▸ CONSIGNE 1
Répondez aux questions suivantes d'après le reportage sur les porcs des Hagmann :
(a) Sur quel site internet les images en direct des cochons sont-elles diffusées ?
(b) Depuis combien de temps le couple pratique-t-il la détention en plein air ?
(c) À quelle altitude se trouve leur domaine d'Adelbach ?
▸ CONSIGNE 2
Énumérez, s'il vous plaît, tous les morceaux et produits de viande que le reportage sur les porcs des Hagmann dit conditionnés en paquets sous vide.
▸ CONSIGNE 3
Poursuivez le reportage sur les porcs des Hagmann à partir de sa dernière phrase.

▸ DOCUMENT SOURCE
——

Reportage
Les Hagmann élèvent leurs porcs en plein air et en direct sur internet

Un couple d’agriculteurs du Toggenbourg a équipé quelques-uns de ses animaux d’une caméra embarquée, retransmettant des images en live sur le web. Un outil marketing redoutablement efficace.

Les Hagmann élèvent leurs porcs en plein air et en direct sur internet

«Ma vie de cochon». Telle pourrait être le nom d’une série de téléréalité proposée par Leandra et Köbi Hagmann, un couple de jeunes agriculteurs du Neckertal (SG). Depuis un an et demi, ces producteurs laitiers et engraisseurs de porcs ont opté pour la détention en plein air de leur vingtaine de cochons, en commercialisant la viande hors des circuits traditionnels. Et ils le font savoir, en retransmettant en temps réel le quotidien de leurs duroc, équipés d’une petite caméra sur le dos.

Une clientèle de particuliers
Sur le site internet kamerasau.ch, à côté des images live d’un cochon vautré dans la paille ou fouissant avec délice dans les résidus de culture – des séquences en caméra embarquée tressautant ou oscillant paisiblement suivant sa respiration et son humeur – on ne peut rater l’encart en rouge: «Nos paquets sont disponibles pour les grillades, cliquez ici!»

Et ça fonctionne. Le marketing direct est aujourd’hui un des piliers de l’exploitation des Hagmann; congelés par choc thermique, filets, saucisses, lard, côtelettes et viande hachée sont conditionnés en paquets sous vide de 2,5 à 25kg par un boucher voisin; assortis de glace carbonique (sèche) à -70°C, les paquets de viande sont expédiés aux quatre coins du pays – et bien sûr disponibles au libre-service de leur domaine de Adelbach, à 640 m d’altitude. La clientèle: des particuliers gourmets, plutôt que les restaurateurs, peu enclins à valoriser une viande perçue comme moins prestigieuse que le bœuf.

——

▸ DONNÉES ENREGISTRÉES
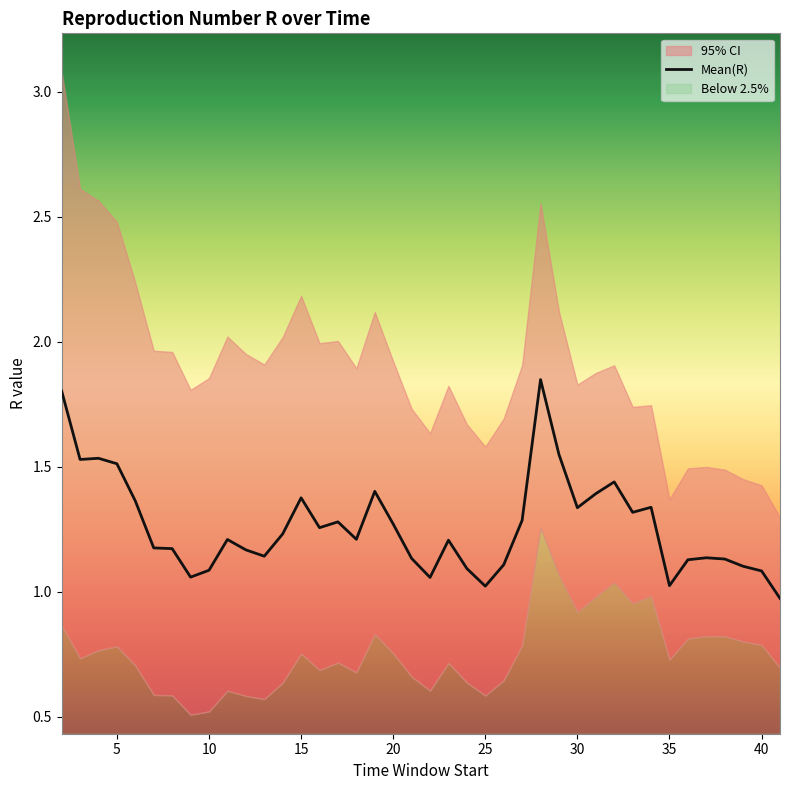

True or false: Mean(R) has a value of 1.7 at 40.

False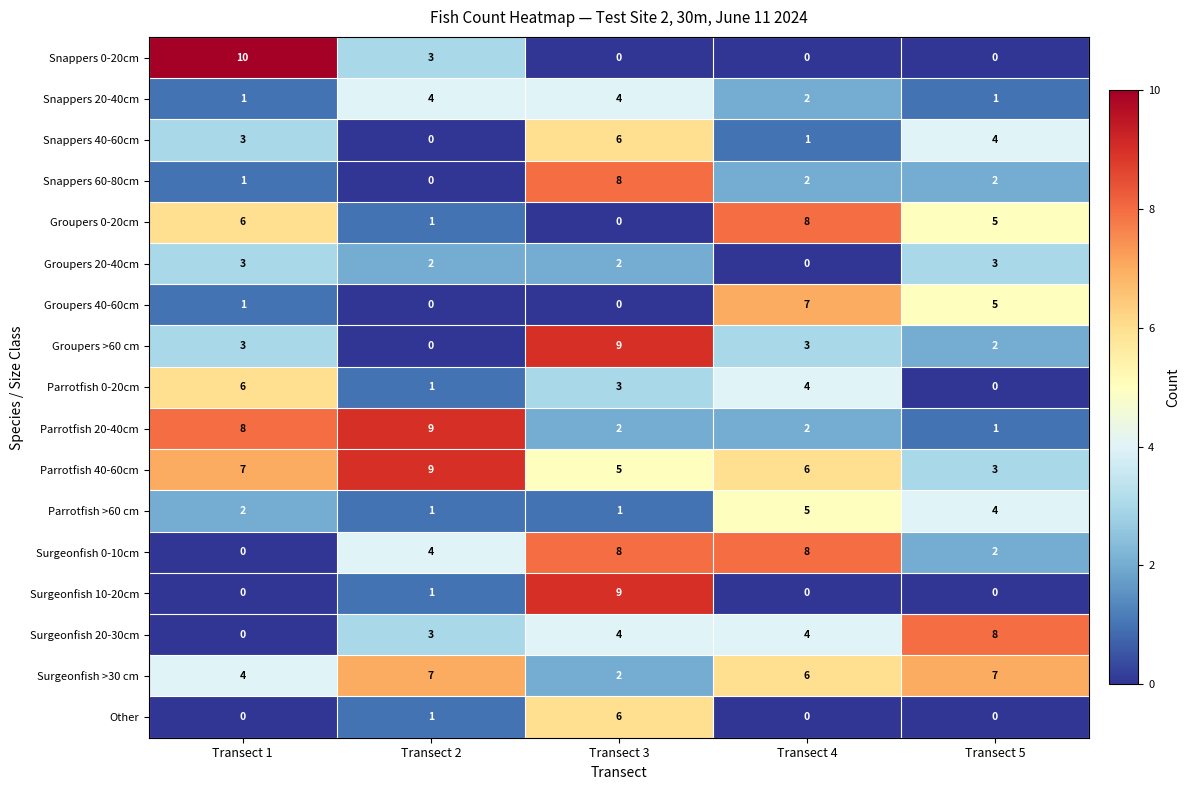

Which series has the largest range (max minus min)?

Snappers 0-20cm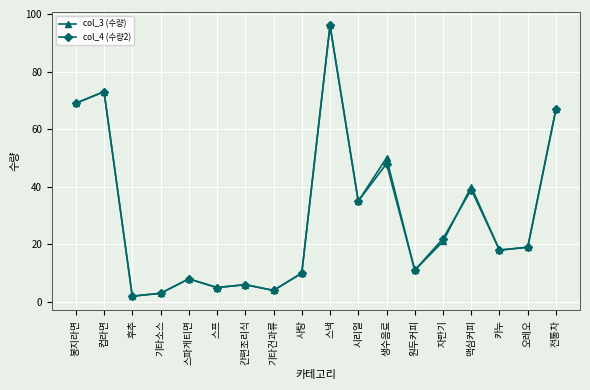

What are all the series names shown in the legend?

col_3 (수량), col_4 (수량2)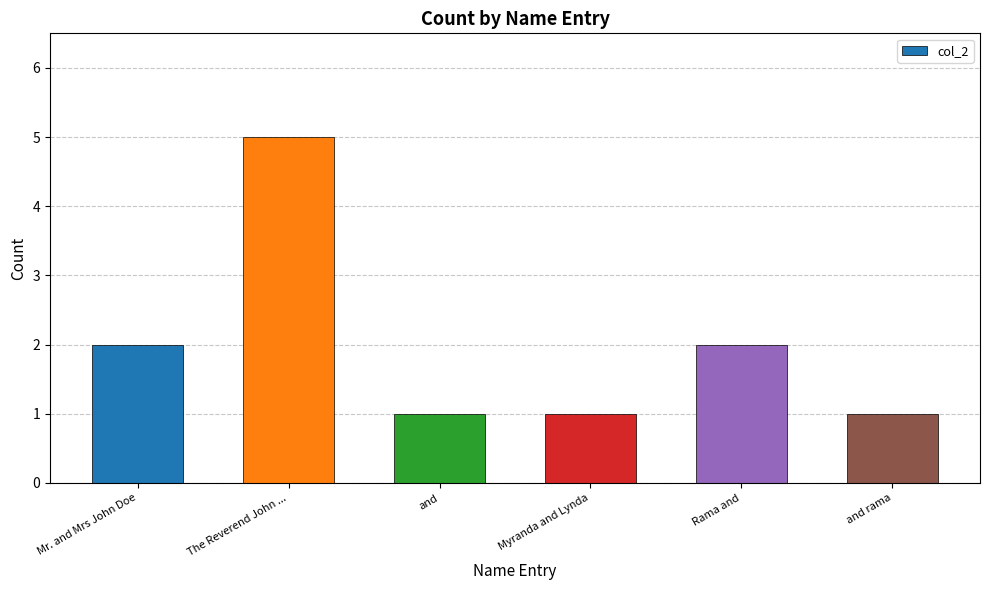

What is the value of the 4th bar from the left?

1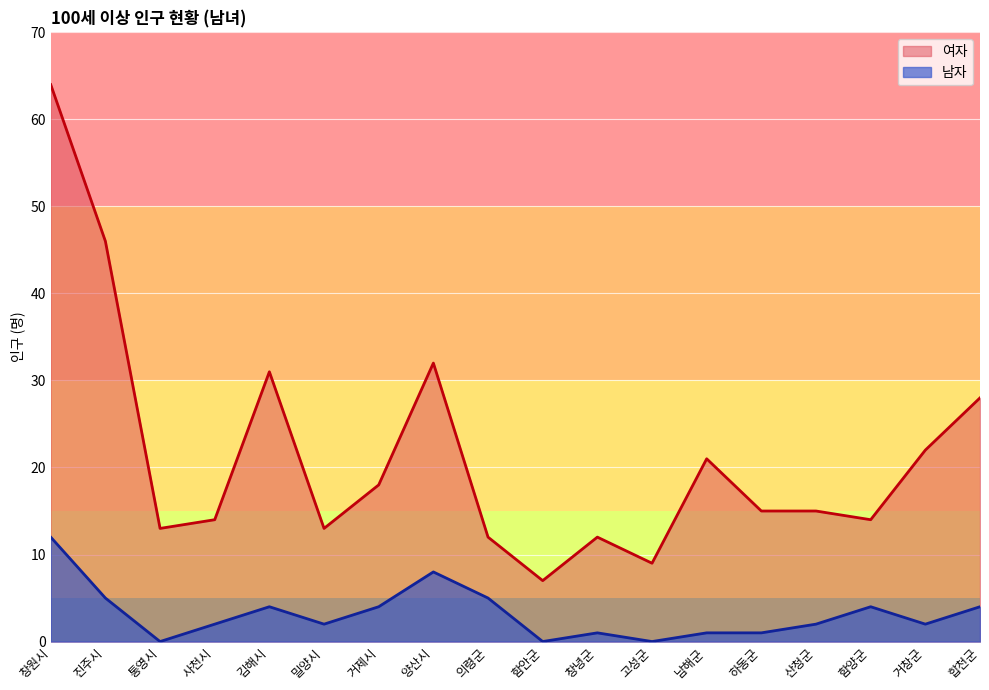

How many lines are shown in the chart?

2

——

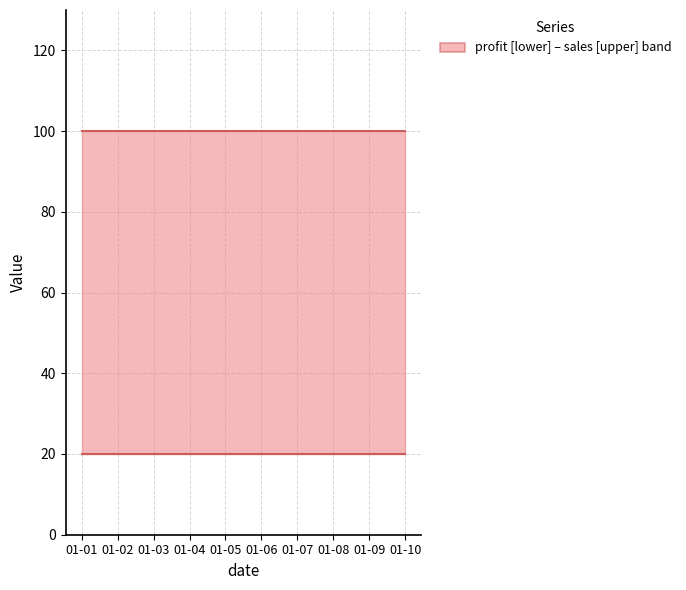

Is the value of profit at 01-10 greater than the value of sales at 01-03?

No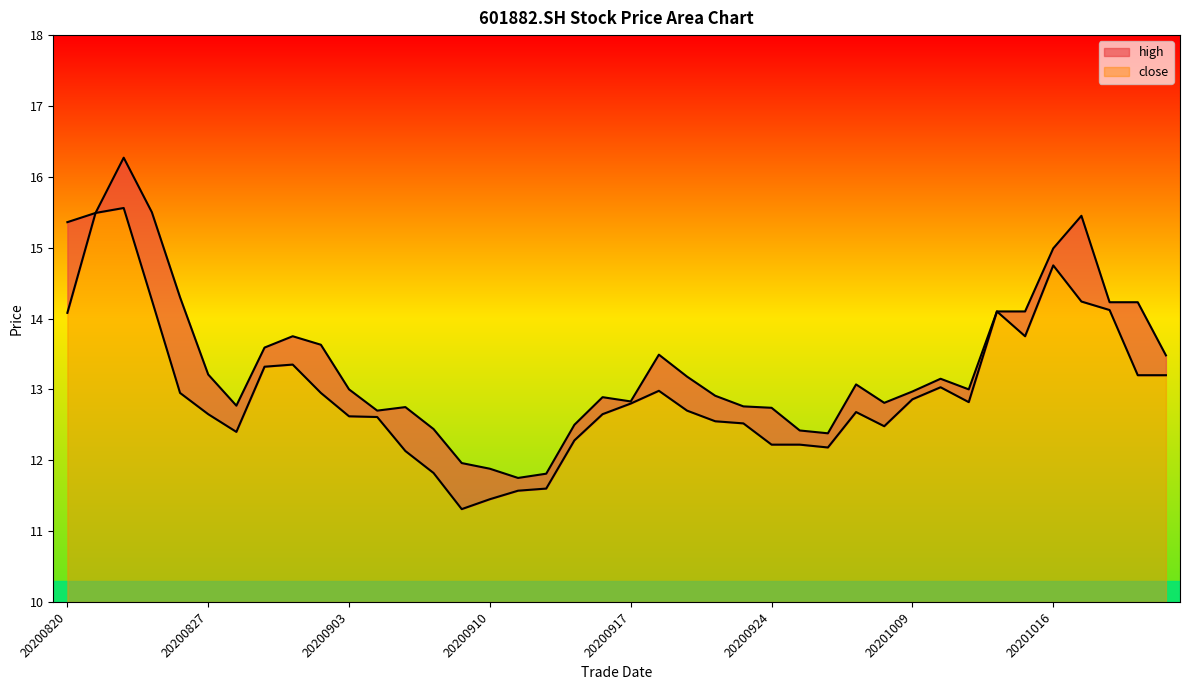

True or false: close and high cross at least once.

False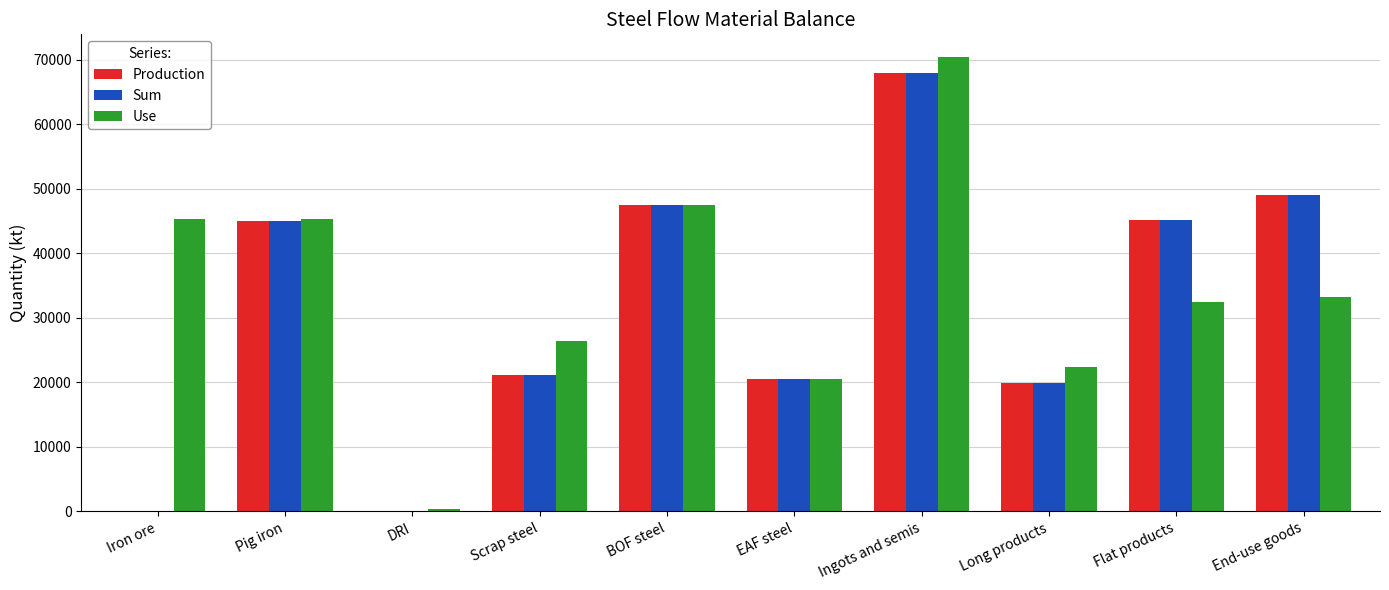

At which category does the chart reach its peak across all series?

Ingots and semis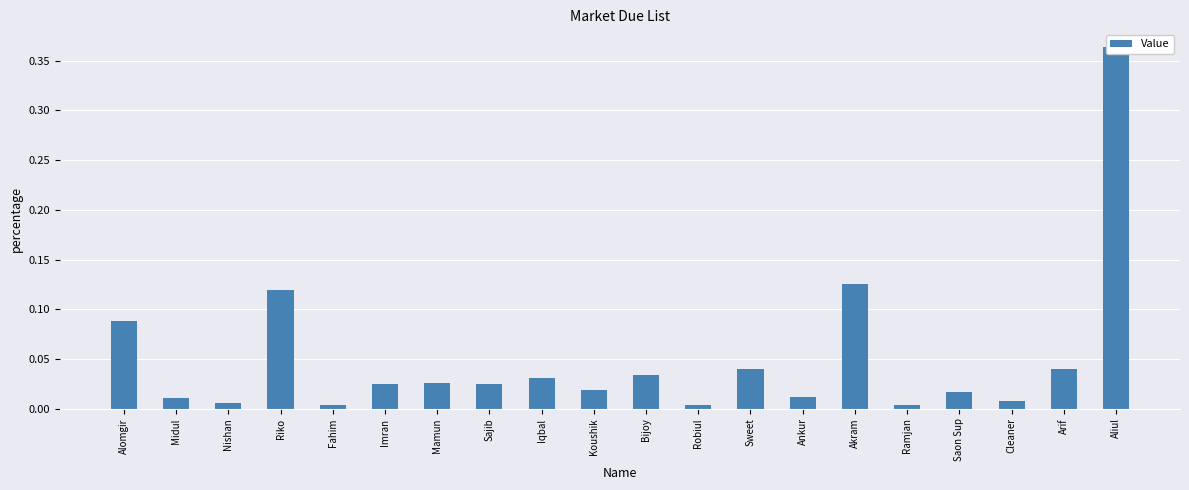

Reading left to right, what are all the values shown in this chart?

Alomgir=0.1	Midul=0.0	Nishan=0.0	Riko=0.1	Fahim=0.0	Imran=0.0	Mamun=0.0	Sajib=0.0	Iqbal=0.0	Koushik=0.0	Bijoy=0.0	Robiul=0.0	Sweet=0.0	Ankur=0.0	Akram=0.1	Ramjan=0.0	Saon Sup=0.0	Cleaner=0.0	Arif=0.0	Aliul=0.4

——

▸ RÉPONSE 1
(a) kamerasau.ch
(b) Depuis un an et demi
(c) À 640 m

▸ RÉPONSE 2
filets, saucisses, lard, côtelettes, viande hachée

▸ RÉPONSE 3
À la ferme, les visiteurs sont bienvenus toute l’année, en tout temps. Panneaux indicateurs, automate ergonomique équipé de toutes les possibilités de paiements, mais aussi – pari audacieux – libre accès à la porcherie aménagée avec soin… et malice: un plancher vitré permet de visualiser la vie des porcs dans leur box paillé. Le parcours extérieur est lui aussi parfaitement accessible, et les protégés des Hagmann s’y ébattent par demi-groupes, retournant à qui mieux mieux les parcelles de 50 ares qui leur sont dévolues en rotation (voir encadré ci-dessous).

Changement de modèle
Voilà un peu plus d’un an que les Hagmann ont revu leur stratégie d’exploitation. «Auparavant, nous étions dans un système traditionnel, avec 300 porcs engraissés par année et vendus à Micarna», précise Köbi, alors que Leandra berce la petite Irina, venue agrandir la famille en janvier. La pression des prix, le calcul permanent pour atteindre la rentabilité et globalement un travail extrêmement astreignant mais peu rémunérateur (en dépit du label IP-Suisse) les ont poussés à changer de vision; surtout, la triste frustration liée à un taux de mortalité très élevé (plus de 13 décès par an) est devenue insupportable pour le jeune paysan. «Il ne se passait pas un mois sans qu’on retrouve un cochon mort. La faute à un mode d’élevage intensif qui pousse les animaux à la productivité!»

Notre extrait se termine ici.